To combat future SARS-CoV-2 variants and spillovers of SARS-like betacoronaviruses (sarbecoviruses) threatening global health, we designed mosaic nanoparticles presenting randomly-arranged sarbecovirus spike receptor-binding domains (RBDs) to elicit antibodies against conserved/relatively-occluded, rather than variable/immunodominant/exposed, epitopes. We compared immune responses elicited by mosaic-8 (SARS-CoV-2 and seven animal sarbecoviruses) and homotypic (only SARS-CoV-2) RBD-nanoparticles in mice and macaques, observing stronger responses elicited by mosaic-8 to mismatched (not on nanoparticles) strains including SARS-CoV and animal sarbecoviruses. Mosaic-8 immunization showed equivalent neutralization of SARS-CoV-2 variants including Omicron and protected from SARS-CoV-2 and SARS-CoV challenges, whereas homotypic SARS-CoV-2 immunization protected only from SARS-CoV-2 challenge. Epitope mapping demonstrated increased targeting of conserved epitopes after mosaic-8 immunization.
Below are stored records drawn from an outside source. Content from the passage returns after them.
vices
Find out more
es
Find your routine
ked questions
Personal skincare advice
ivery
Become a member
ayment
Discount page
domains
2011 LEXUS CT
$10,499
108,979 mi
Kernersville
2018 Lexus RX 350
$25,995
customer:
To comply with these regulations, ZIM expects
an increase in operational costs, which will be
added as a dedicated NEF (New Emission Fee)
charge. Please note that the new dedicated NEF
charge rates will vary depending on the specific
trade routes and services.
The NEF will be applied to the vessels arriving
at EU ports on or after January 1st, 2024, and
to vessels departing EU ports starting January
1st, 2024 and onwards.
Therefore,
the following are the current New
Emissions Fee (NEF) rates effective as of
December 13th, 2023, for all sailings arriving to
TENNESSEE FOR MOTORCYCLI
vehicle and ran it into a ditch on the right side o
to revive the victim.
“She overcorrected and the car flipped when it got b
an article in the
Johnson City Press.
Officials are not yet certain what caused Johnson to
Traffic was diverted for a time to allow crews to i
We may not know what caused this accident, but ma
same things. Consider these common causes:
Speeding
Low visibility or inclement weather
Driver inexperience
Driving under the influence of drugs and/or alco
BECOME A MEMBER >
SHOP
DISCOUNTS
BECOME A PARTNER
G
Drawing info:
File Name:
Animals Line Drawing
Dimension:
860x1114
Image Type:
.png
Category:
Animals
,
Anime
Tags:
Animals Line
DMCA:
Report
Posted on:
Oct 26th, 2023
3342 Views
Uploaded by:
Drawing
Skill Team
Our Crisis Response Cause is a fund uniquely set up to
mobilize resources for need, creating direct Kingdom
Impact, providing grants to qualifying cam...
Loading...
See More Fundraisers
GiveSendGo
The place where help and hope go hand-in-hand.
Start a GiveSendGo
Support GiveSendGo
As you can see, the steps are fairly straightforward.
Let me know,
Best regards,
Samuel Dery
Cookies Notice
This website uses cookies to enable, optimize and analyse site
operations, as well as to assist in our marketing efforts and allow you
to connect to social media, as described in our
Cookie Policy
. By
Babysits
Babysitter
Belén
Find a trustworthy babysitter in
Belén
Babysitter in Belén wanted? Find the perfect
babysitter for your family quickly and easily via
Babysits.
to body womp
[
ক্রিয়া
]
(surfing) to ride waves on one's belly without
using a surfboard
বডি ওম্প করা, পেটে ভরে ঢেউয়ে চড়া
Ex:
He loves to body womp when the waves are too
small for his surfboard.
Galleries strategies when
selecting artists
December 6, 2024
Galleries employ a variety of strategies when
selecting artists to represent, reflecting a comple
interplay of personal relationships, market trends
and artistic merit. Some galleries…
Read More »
Together, these results suggest mosaic-8 RBD-nanoparticles could protect against SARS-CoV-2 variants and future sarbecovirus spillovers. ### Competing Interest Statement P.J.B. and A.A.C. are inventors on a US patent application filed by the California Institute of Technology that covers the mosaic nanoparticles described in this work. J.D.B. consults for Moderna and Flagship Labs 77 on topics related to viral evolution. A.J.G, T.N.S., and J.D.B have the potential to receive a share of IP revenue as inventors on a Fred Hutch optioned technology related to deep mutational scanning of viral proteins and RBD-based vaccine formulations.